Солдат-человек насупился.
— Ограничимся гражданской, — сказала Анна. — Уж в ней вряд ли отыщутся стратегические секреты.
— И в ней нет ничего привлекательного, — вставила Мария. У нее в каюте был журнал, посвященный, правда, не моде, а поп-культуре. — Почти то же самое, особенно на севере. Янки всегда путали стили с жизнью. Но чего и ждать от тех, у кого нет ни настоящем политики, ни настоящей религии.
— А откуда вы? — спросила Анна.
— Откуда я родом? Из пылевой чаши. Из Канзаса. Выбрался оттуда при первом же удобном случае. Как- то я читал интервью… не помню фамилии, но с писательницей из Канзаса. Она сказала, что в детстве обожала «Волшебника страны Оз», потому что там объяснялось, что из Канзаса можно выбраться. — Он усмехнулся. — Мне всегда нравилась эта сказка.
Мария принесла журнал, Никлас включил его и пересел так, чтобы на экран падала тень. (К этому времени солнце уже почти опустилось за холм с дипломатическим лагерем.) Замерцали яркие цвета, загремела музыка, которую он сразу приглушил.

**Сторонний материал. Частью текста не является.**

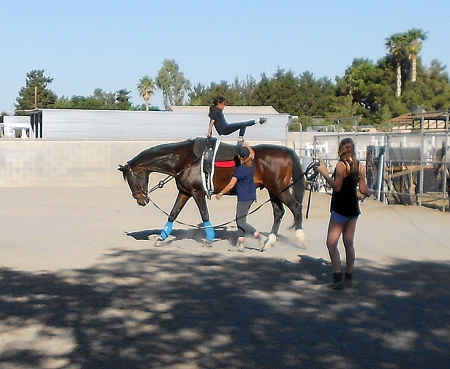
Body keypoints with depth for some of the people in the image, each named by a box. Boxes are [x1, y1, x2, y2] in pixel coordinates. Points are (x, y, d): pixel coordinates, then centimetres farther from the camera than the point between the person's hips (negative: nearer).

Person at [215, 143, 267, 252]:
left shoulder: (240, 169, -22)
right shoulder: (251, 163, 0)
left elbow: (231, 185, -20)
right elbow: (252, 153, 25)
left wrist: (220, 193, -9)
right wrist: (247, 146, 42)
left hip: (244, 198, -9)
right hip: (251, 195, 9)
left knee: (241, 222, -2)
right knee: (239, 220, 16)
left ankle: (260, 237, -10)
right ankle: (240, 244, 17)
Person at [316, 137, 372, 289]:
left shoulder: (341, 165, -13)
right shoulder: (360, 166, 5)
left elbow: (337, 186, -18)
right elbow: (363, 189, 5)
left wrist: (324, 173, -13)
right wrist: (369, 192, 26)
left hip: (340, 209, -7)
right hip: (353, 209, 7)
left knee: (331, 243, -5)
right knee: (349, 243, 13)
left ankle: (338, 278, -12)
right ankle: (349, 277, 18)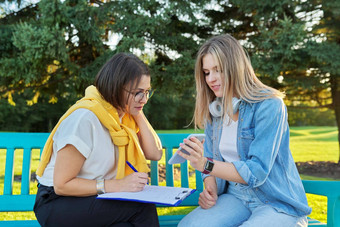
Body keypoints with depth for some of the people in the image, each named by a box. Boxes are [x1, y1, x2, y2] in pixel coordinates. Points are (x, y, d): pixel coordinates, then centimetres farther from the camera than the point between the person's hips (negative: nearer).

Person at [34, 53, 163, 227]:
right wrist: (117, 185, -28)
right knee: (142, 208, -24)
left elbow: (155, 153, -2)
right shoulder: (84, 118, -22)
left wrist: (139, 114, -7)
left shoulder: (124, 115, 3)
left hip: (95, 198, 7)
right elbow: (62, 185, -22)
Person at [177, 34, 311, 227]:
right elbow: (210, 161, 12)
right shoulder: (213, 110, 5)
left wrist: (206, 165, -32)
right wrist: (210, 188, -9)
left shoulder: (269, 105, -16)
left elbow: (257, 172, -21)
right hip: (236, 197, 5)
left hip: (279, 204, -4)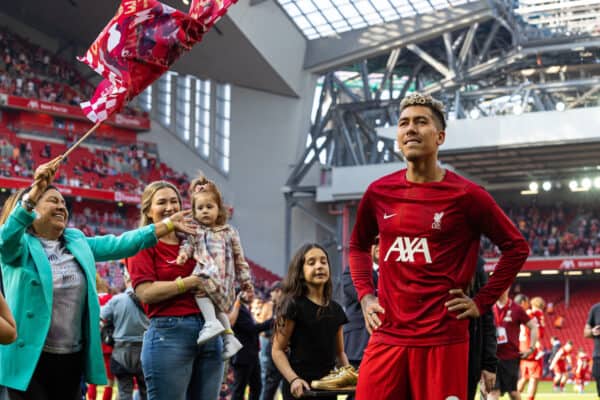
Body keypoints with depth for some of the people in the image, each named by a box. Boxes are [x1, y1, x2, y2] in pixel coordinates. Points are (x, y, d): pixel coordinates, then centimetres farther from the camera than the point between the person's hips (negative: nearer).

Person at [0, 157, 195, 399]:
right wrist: (34, 191, -39)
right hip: (30, 359, -6)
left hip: (73, 358, 6)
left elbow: (119, 244, 14)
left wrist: (167, 225, 10)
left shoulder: (78, 243, 14)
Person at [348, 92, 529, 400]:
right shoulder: (379, 192, 8)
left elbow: (516, 247, 5)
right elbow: (358, 246, 26)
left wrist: (481, 302, 0)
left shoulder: (465, 195, -3)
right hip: (386, 337, 3)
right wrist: (365, 296, 12)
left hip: (443, 340, -3)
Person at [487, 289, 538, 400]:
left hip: (511, 357, -1)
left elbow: (533, 327, 4)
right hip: (493, 357, 1)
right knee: (493, 390, -8)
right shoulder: (490, 309, 4)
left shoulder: (516, 309, -2)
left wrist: (531, 348, -1)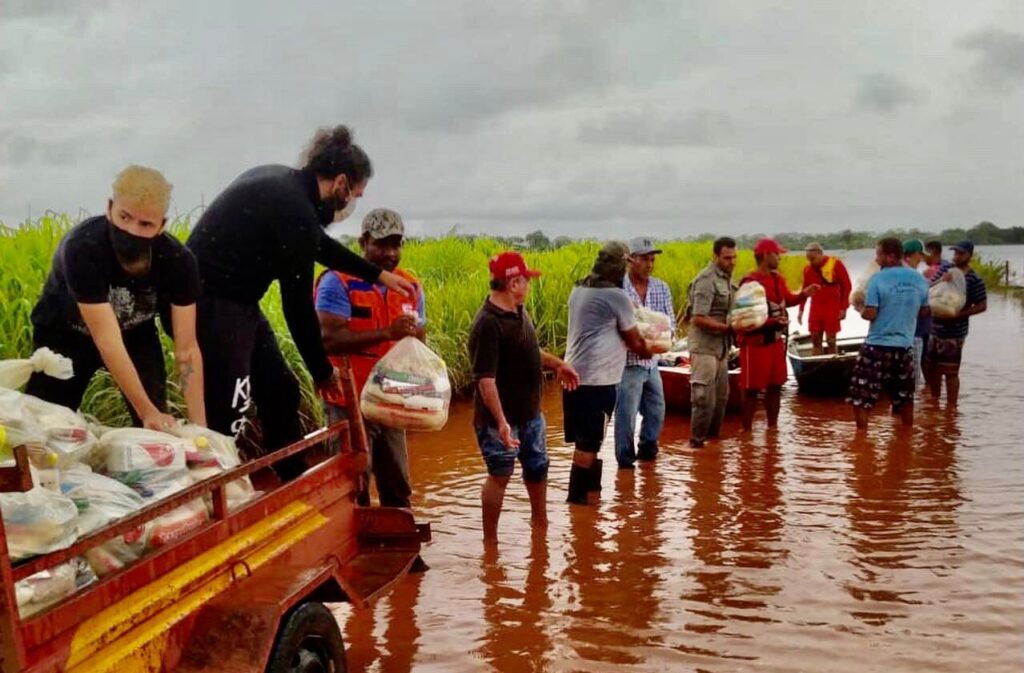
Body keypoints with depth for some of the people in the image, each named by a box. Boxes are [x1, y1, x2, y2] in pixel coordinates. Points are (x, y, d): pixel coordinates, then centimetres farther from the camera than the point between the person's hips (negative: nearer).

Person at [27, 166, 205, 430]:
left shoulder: (177, 261, -28)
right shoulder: (82, 247, -38)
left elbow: (187, 348, -26)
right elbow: (107, 340, -38)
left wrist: (199, 426, -31)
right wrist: (146, 411, -40)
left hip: (135, 333, 2)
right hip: (65, 334, -2)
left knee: (160, 428, -7)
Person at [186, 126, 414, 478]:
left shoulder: (283, 184, 9)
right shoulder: (295, 211, -20)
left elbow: (319, 245, 26)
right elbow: (298, 306, -15)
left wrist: (379, 275, 31)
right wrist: (323, 371, -2)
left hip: (233, 302, 10)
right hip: (212, 307, -10)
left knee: (280, 391, 16)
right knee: (226, 420, -7)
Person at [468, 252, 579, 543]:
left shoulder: (519, 311, 3)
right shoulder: (488, 324, -26)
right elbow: (485, 379, -30)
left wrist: (556, 364, 14)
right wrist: (500, 422, -34)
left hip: (530, 413, 9)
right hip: (502, 419, -9)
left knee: (537, 467, 24)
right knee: (500, 475, 5)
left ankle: (539, 519, 46)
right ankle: (490, 539, 22)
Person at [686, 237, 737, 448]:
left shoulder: (727, 278, 10)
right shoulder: (707, 280, -17)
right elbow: (698, 319, -22)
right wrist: (727, 327, -19)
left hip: (721, 347, 9)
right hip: (704, 347, -9)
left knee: (721, 395, 16)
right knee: (704, 397, -4)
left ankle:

Анне с ее места изображение видно не было. И пусть. Ей больше нравилось следить за Никласом. Он несколько секунд смотрел на журнал, потом вздохнул и снял защитные очки.
— Вы понятия не имеете, что такое ад, если дам не доводилось пользоваться инопланетными очками! — сказал он и извлек из кармана еще очки, явно хварского изготовления — прямоугольные стекла и толстая металлическая оправа. — Сделаны на заказ. Сидят хорошо, и стекла справляются со своей задачей, но посмотрите… — Он надел очки. Выглядели они ужасающе. Мария зажала рот ладонью.

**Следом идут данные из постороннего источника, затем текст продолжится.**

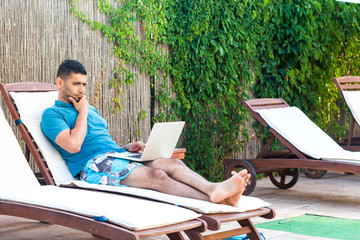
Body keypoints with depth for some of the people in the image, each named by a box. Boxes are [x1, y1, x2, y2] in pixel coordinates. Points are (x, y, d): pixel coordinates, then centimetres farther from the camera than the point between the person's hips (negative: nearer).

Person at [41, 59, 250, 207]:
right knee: (157, 176, -31)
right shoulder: (52, 114, 5)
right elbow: (73, 145, -13)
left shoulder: (91, 110, 32)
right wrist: (82, 112, 0)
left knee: (174, 163, -19)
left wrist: (127, 148, 11)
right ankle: (213, 199, -47)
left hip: (117, 157, 8)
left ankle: (213, 189, -42)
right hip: (94, 166, -8)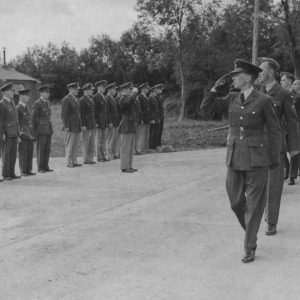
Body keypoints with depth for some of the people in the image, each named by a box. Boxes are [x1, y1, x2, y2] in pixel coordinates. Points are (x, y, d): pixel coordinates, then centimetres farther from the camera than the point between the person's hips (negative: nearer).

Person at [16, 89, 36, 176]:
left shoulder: (26, 107, 15)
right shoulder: (18, 108, -11)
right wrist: (19, 132, -16)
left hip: (29, 133, 8)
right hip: (22, 134, -8)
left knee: (30, 152, 9)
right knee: (23, 153, -2)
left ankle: (29, 169, 16)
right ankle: (23, 171, 4)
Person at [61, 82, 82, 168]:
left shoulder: (76, 99, 16)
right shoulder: (66, 100, -10)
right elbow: (64, 114, -13)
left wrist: (80, 125, 18)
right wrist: (66, 126, -17)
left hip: (77, 127, 8)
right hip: (70, 127, -8)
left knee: (76, 145, 10)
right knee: (69, 146, -2)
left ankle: (74, 161, 17)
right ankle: (69, 163, 4)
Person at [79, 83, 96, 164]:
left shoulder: (91, 100, 16)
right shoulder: (82, 100, -12)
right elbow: (81, 114, -16)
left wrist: (95, 124, 17)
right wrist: (83, 125, -19)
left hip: (93, 125, 9)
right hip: (86, 126, -9)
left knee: (92, 143, 10)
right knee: (86, 142, -2)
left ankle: (90, 159, 16)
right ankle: (86, 160, 3)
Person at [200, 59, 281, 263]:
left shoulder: (263, 101, -8)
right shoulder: (232, 98, 6)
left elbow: (275, 131, -3)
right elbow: (205, 108, 5)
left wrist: (275, 160, -3)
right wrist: (216, 87, -6)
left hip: (257, 159, -5)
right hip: (235, 158, 5)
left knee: (254, 205, 2)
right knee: (236, 202, 10)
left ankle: (250, 248, 12)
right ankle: (252, 232, 37)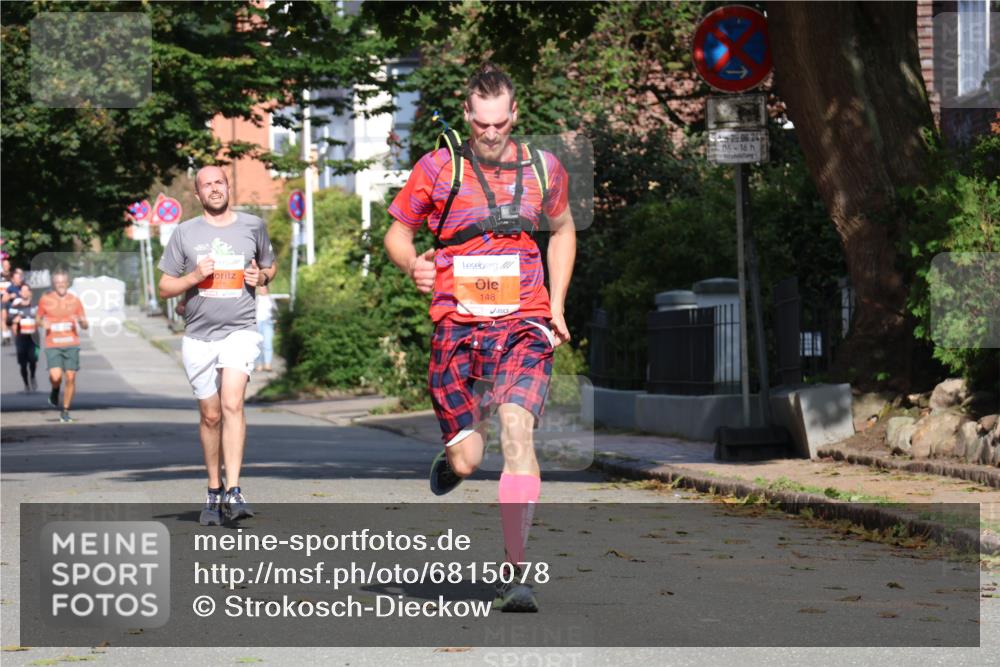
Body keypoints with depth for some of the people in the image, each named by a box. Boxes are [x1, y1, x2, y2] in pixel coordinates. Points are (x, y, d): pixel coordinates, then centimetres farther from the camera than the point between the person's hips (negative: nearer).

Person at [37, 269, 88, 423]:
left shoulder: (74, 300, 5)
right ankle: (55, 391, 18)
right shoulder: (45, 299, 2)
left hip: (71, 344, 1)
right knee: (56, 377, -18)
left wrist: (81, 321, -15)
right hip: (52, 345, -1)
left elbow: (85, 326, 9)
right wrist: (42, 323, -8)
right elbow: (39, 319, 16)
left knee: (71, 378, -2)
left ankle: (65, 411, 12)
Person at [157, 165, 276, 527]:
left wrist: (262, 276, 0)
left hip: (240, 330, -1)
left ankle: (234, 492, -24)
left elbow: (270, 266, 24)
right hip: (198, 335, 2)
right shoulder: (185, 232, 6)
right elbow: (164, 287, 7)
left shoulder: (253, 226, 8)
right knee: (211, 415, 7)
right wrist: (194, 277, -12)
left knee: (232, 403, -20)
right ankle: (214, 491, 23)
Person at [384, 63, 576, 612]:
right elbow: (397, 232, 11)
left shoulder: (543, 169, 7)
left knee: (516, 425, -23)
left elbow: (562, 229, 25)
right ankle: (453, 453, 38)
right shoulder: (437, 169, 0)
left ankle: (515, 573, -19)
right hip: (459, 325, 0)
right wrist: (413, 265, -12)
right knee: (465, 463, -4)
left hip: (524, 325, 0)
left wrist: (557, 304, 16)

— Я лелею надежду, что хвархаты когда-нибудь захватят космолет с оптикой на борту. Но пока — увы!
— Они бифокальные? — спросила Анна. — Я не видела, чтобы вы пользовались очками.
— Мне — слава Богине — почти не требуется поправки на дальнозоркость, и проще обходиться без них, когда мне не нужно читать. — Он включил журнал. Вновь замерцали цвета. Время от времени он повторял: — Только подумать!
Хаттин смотрел через его плечо, солдат-человек отвел глаза, из чего почти наверное следовало, что он принадлежит к религиозным консерваторам. Хаттин сказал что-то, Никлас поднял глаза и ухмыльнулся.
— Он говорит, что все либо нелепо, либо омерзительно. Жаль, что у них с Максудом нет общего языка.